This year is a year of changes at my school. I’ll likely be sharing others in future posts, but today I’d like to focus on one that I’m most excited about – Google Apps replacing Microsoft Office.
Beginning this Fall our incoming 6th grade students no longer all have the exactly same computer supplied and imaged by the school. Instead they are allowed to purchase and bring their own laptop computer. This means our teachers are now dealing with students who could have Macs or PC’s and a variety software and hardware configurations. We needed something that would create a common experience for any platform and Google Apps was the logical choice.
To learn more about our Bring Your Own Laptop program click this link: https://sites.google.com/site/stjohnsbyod/
Advantages:
- Google Apps is FREE.
- Since it works in a web browser, the user experience is the same whether your on a PC or Mac.
- Google Docs are saved automatically. There’s no need for students to save their work or try to remember WHERE they saved it. This is a BIG deal if you’ve ever worked with middle schoolers.
- Google Docs are saved “in the cloud”. If a student’s computer breaks, their work is not gone. They can get on another machine, sign-in, and have access to all their work. This eliminates “the dog ate my flash drive” and “my computer froze” or any other technical excuse they might use to get out of doing their work.
- Google Docs are “collaborative”. This opens up new possibilities for collaborative notes, documents, presentations, and projects. It also makes “turning in” assignments a simple matter of sharing your document with the teacher. No more saving, downloading, and uploading of files. It makes commenting, correcting and revising work much more efficient.
So how does Google Docs work in the classroom?
When students create a document the first thing they must do is give it a proper TITLE. The document title is analogous to putting your name, class, period, and assignment on the top of your paper. Our students are required to name their documents like this:
LastName, FirstName Subject Period Assignment
EXAMPLE:
Naming documents this way allows the teacher to search and filter documents by assignment, subject, name, or class period. A teacher could filter all documents shared with them to see all submissions for a particular assignment or just the documents submitted by a particular student. If a student shares “Untitled document”, the teacher will not accept it.

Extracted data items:
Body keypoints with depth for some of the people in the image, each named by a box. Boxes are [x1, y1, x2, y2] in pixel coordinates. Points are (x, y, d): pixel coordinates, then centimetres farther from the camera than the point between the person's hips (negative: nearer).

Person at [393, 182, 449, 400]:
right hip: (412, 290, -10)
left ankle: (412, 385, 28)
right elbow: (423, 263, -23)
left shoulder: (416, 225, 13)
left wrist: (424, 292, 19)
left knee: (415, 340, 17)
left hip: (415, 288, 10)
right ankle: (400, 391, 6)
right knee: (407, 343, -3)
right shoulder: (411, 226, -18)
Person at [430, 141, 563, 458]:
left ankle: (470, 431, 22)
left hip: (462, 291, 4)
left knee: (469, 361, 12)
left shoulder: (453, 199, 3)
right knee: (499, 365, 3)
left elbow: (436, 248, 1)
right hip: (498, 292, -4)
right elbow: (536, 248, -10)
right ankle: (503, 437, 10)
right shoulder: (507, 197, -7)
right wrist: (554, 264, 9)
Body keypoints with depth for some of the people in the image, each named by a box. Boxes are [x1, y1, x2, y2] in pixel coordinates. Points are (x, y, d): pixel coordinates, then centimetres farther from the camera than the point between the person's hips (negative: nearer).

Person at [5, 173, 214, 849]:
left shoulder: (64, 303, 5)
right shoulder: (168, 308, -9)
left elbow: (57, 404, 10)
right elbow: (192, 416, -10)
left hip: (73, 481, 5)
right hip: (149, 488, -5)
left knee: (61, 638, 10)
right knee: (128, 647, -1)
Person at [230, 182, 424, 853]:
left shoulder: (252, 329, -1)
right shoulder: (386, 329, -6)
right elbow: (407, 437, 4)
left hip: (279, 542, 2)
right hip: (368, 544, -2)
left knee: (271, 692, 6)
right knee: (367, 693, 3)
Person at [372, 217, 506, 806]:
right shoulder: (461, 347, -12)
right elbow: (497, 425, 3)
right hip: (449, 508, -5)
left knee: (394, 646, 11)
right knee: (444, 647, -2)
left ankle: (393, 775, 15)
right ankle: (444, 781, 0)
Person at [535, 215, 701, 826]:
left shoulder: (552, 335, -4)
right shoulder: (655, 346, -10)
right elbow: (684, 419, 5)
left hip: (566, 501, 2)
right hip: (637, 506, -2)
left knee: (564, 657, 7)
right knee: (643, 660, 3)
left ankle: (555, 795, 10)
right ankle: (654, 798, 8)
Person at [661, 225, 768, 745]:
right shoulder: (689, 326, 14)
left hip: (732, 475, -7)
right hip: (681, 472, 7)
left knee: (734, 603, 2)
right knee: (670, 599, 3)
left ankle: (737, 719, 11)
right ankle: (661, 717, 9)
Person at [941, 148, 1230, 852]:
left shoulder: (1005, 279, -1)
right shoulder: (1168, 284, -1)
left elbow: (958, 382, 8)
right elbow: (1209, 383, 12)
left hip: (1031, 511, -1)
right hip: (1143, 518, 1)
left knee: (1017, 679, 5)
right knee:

**Actions to take:**
1. In the Google Apps post, replace "teacher" with "instructor" in everything from "When students create" down to "not accept it.".
2. According to the Google Apps post, by what criteria does the naming convention allow the teacher to search and filter documents?
3. In the Google Apps post, which students are allowed to purchase and bring their own laptop computers beginning this Fall?
These items come from a source separate from the Google Apps post.

**Outputs for the tasks:**
1.
When students create a document the first thing they must do is give it a proper TITLE. The document title is analogous to putting your name, class, period, and assignment on the top of your paper. Our students are required to name their documents like this:
LastName, FirstName Subject Period Assignment
EXAMPLE:
Naming documents this way allows the instructor to search and filter documents by assignment, subject, name, or class period. A instructor could filter all documents shared with them to see all submissions for a particular assignment or just the documents submitted by a particular student. If a student shares “Untitled document”, the instructor will not accept it.

2. Assignment, subject, name, and class period.

3. The incoming 6th grade students.